__Texto apresentado__:
Ventos do Ceticismo Agostiniano
Apesar
de ter se convertido ao Cristianismo, Santo Agostinho permaneceu por algum
tempo envolvido nas malhas dialéticas do ceticismo, uma doutrina filosófica
que, ainda hoje, embora sob moldes diferentes e com matizes mais sutis, mas não
menos nociva, continua agindo sobre as pessoas, de modo que elas julgam a
impossibilidade de nenhuma posse da verdade firme ou absoluta como critério
para suas incertezas. Santo Agostinho também passou por esse caminho de
indagação duvidoso, mas de rebrada atenção quanto aos níveis de conhecimento
desejado pela inteligência humana. O radicalismo dos céticos foi assumido, de
modo especial, por Pirro de Élide (360-270 a.C.), a partir de quem se pode
falar dos “pirrônicos” ou do “pirronismo”.
É
por esse tempo que Santo Agostinho começa a degustar da Filosofia apresentada
pelos Acadêmicos, cuja doutrina imergia a inteligência e a capacidade de
conhecer no poço sem fundo do ceticismo, que pregava a incapacidade humana de
conhecer verdadeiramente as coisas. Era preciso duvidar de tudo já que não era
possível ter o conhecimento certo de nada. Santo Agostinho fora contaminado
pela suposta ideia de que os chamados Acadêmicos eram os mais esclarecidos dos
filósofos, quando asseveravam que era necessário duvidar de tudo e que o ser
humano nada pode compreender da verdade, isto é, que ela lhe era simplesmente
inacessível. Todavia, nem mesmo esse novo modo de ver e perceber as coisas lhe
aprazia nem lhe satisfazia a inteligência, desejosa de muito saber. Por
conseguinte, enquanto o homem vagueia infatigavelmente por múltiplas e diversas
filosofias estranhas, julgando-as verdadeiras ou tentando encontrar nelas a
verdade, ao mesmo tempo, ele manifesta no seu “coração inquieto” o desejo
ardente de possuir a verdade, e esta outra coisa não é senão o próprio Deus.
Foi, então, o que aconteceu a Santo Agostinho, um homem com alma de gigante,
cuja talha e envergadura ensoberbecem e encantam a curiosidade de quem o lê,
investigando-lhe a íntima essência da busca incansável de Deus.

__Instruções__:
Devolva, sem nenhuma alteração, o trecho do texto sobre o ceticismo agostiniano que vai de "Foi, então, o" a "incansável de Deus.".

__Dados de origem__:
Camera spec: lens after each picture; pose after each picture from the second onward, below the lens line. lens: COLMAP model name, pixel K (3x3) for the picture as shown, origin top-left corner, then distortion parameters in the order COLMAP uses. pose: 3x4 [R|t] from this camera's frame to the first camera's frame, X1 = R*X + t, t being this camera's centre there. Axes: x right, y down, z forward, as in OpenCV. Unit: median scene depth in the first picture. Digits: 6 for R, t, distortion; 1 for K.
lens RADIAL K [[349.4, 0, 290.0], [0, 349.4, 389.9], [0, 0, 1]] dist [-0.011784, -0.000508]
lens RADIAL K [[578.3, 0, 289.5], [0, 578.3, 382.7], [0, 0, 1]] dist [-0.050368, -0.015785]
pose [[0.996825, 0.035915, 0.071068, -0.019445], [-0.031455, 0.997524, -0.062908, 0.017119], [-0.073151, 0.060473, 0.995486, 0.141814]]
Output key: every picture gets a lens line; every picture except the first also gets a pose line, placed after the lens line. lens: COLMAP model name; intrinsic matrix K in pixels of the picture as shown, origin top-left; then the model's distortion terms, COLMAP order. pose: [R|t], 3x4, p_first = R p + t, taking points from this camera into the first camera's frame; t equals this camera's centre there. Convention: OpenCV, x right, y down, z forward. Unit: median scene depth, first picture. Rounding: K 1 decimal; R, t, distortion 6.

* * *

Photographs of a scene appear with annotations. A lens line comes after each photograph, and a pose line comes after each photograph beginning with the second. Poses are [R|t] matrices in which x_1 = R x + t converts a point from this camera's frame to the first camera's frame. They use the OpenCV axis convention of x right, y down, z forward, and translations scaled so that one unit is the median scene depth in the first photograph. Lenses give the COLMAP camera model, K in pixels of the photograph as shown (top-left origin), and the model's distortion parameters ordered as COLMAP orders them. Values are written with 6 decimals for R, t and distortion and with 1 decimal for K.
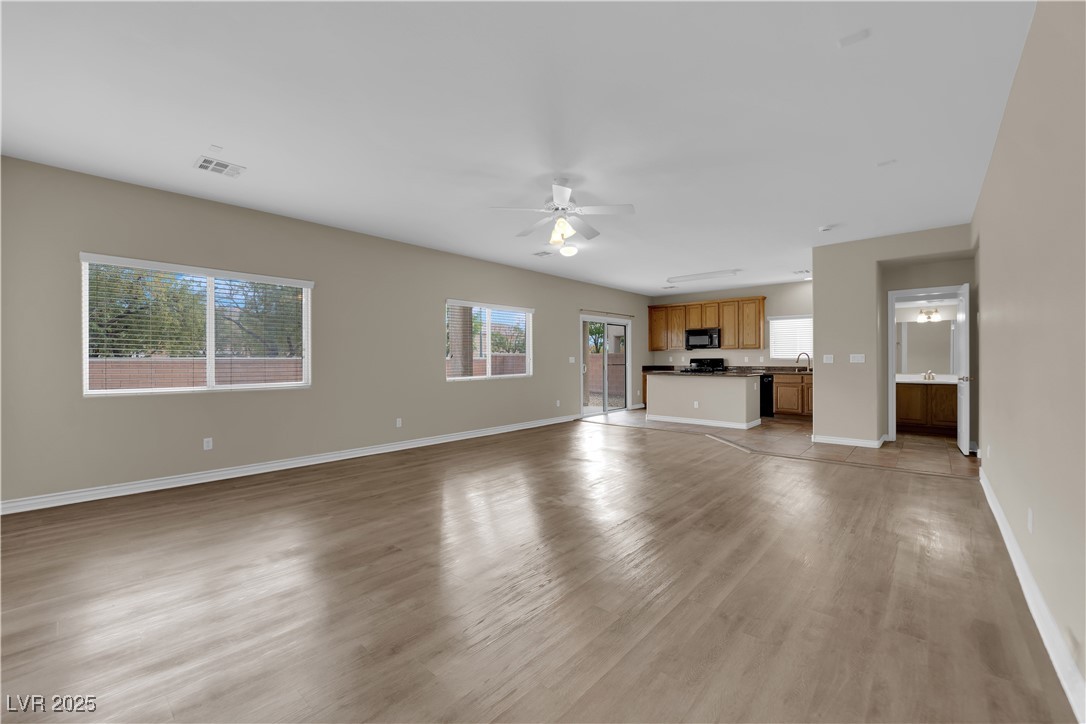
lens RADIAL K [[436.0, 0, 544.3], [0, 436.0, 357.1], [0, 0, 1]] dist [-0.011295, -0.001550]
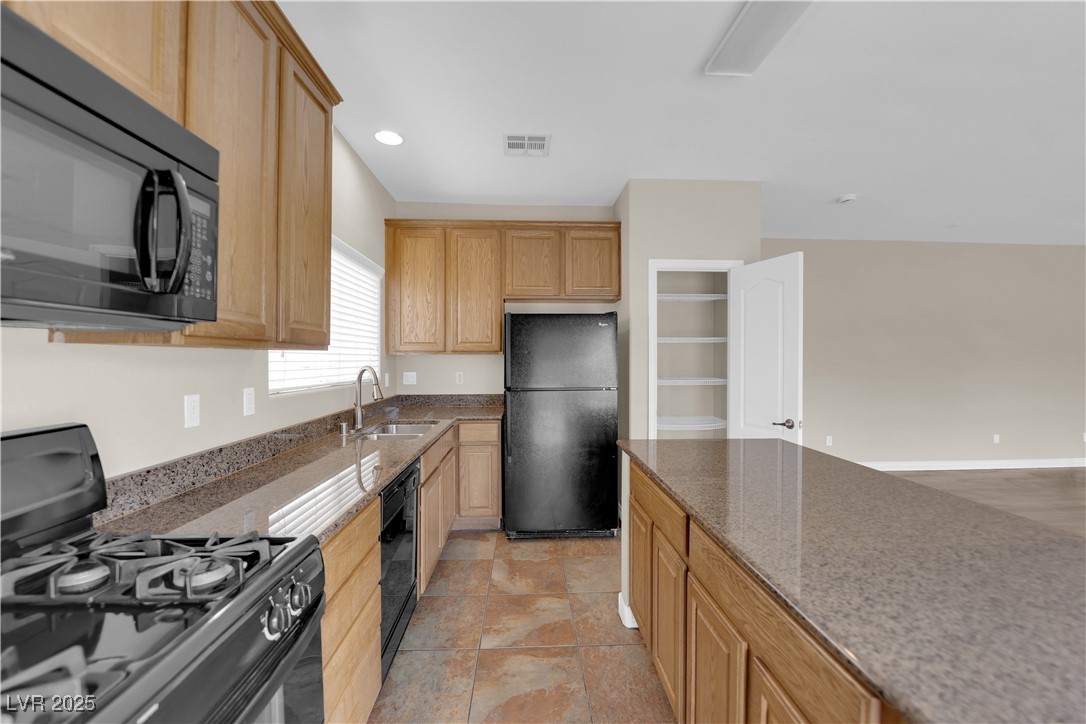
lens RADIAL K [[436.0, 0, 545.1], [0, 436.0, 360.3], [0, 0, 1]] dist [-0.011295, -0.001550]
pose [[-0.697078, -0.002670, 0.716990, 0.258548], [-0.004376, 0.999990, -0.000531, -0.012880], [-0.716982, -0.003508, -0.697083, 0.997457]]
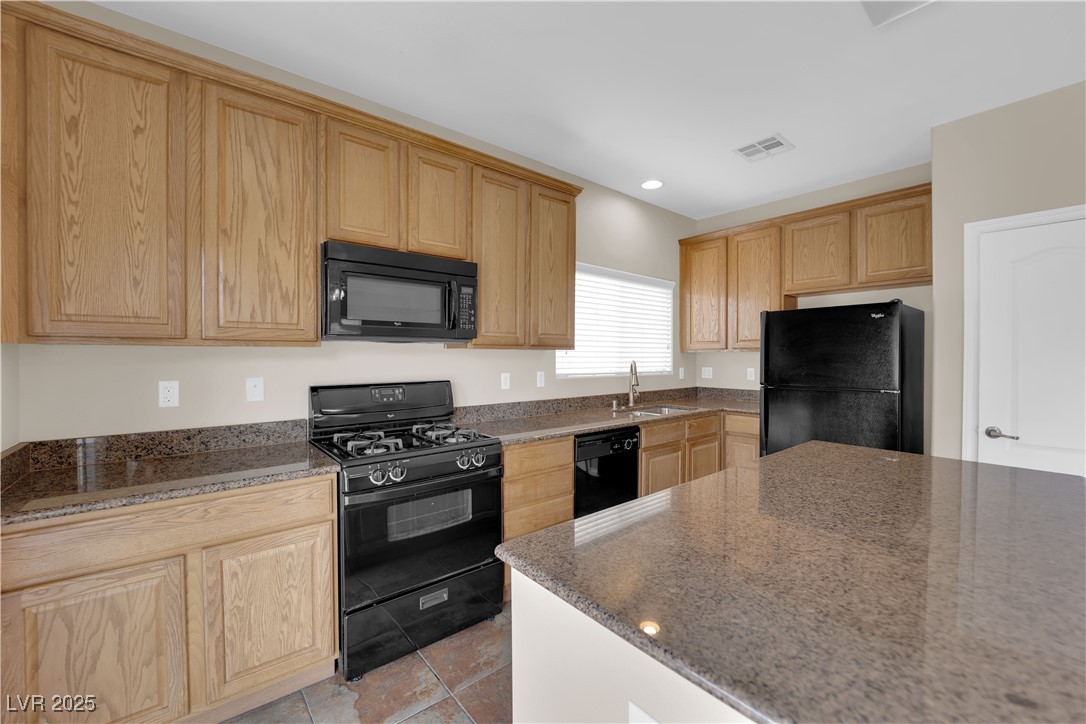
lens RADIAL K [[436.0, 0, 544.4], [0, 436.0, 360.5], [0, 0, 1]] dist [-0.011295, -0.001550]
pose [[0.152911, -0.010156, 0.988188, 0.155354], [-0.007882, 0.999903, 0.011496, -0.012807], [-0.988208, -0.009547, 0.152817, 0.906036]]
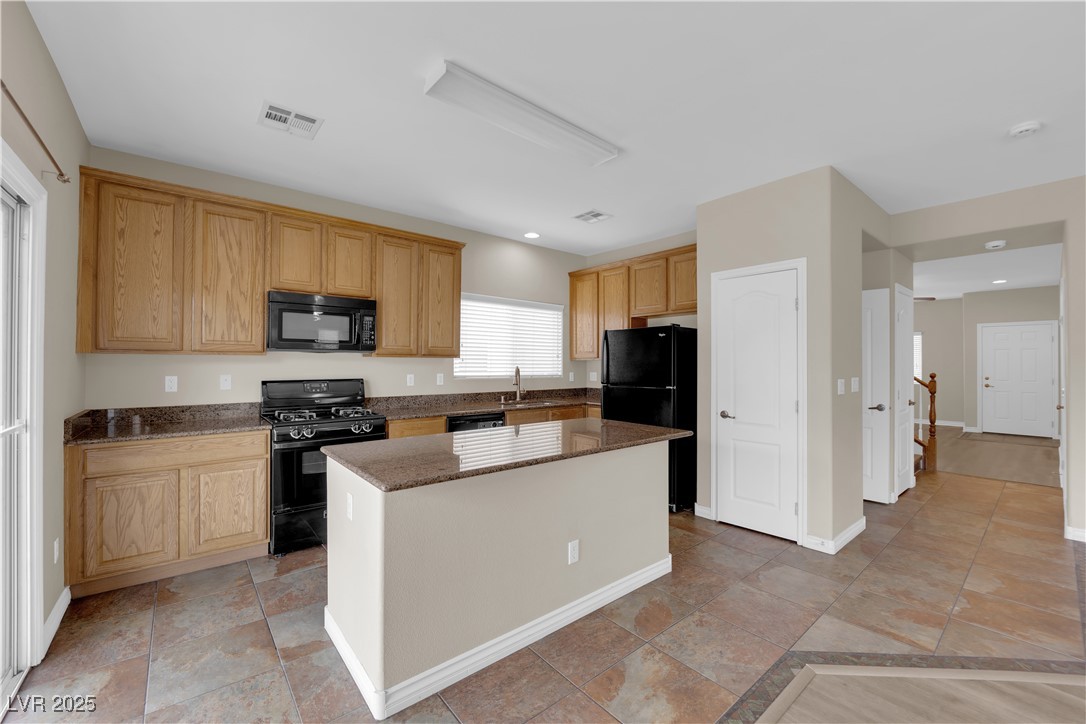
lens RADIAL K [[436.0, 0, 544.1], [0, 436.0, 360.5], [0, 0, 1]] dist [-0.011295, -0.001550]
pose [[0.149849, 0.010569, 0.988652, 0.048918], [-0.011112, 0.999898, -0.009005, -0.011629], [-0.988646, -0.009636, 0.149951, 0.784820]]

* * *

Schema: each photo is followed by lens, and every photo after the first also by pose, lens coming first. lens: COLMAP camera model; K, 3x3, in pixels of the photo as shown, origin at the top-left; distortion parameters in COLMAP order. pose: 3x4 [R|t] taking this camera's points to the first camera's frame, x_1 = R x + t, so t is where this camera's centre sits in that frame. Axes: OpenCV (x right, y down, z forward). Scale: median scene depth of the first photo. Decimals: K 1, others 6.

__Resultado da tarefa__:
Foi, então, o que aconteceu a Santo Agostinho, um homem com alma de gigante,
cuja talha e envergadura ensoberbecem e encantam a curiosidade de quem o lê,
investigando-lhe a íntima essência da busca incansável de Deus.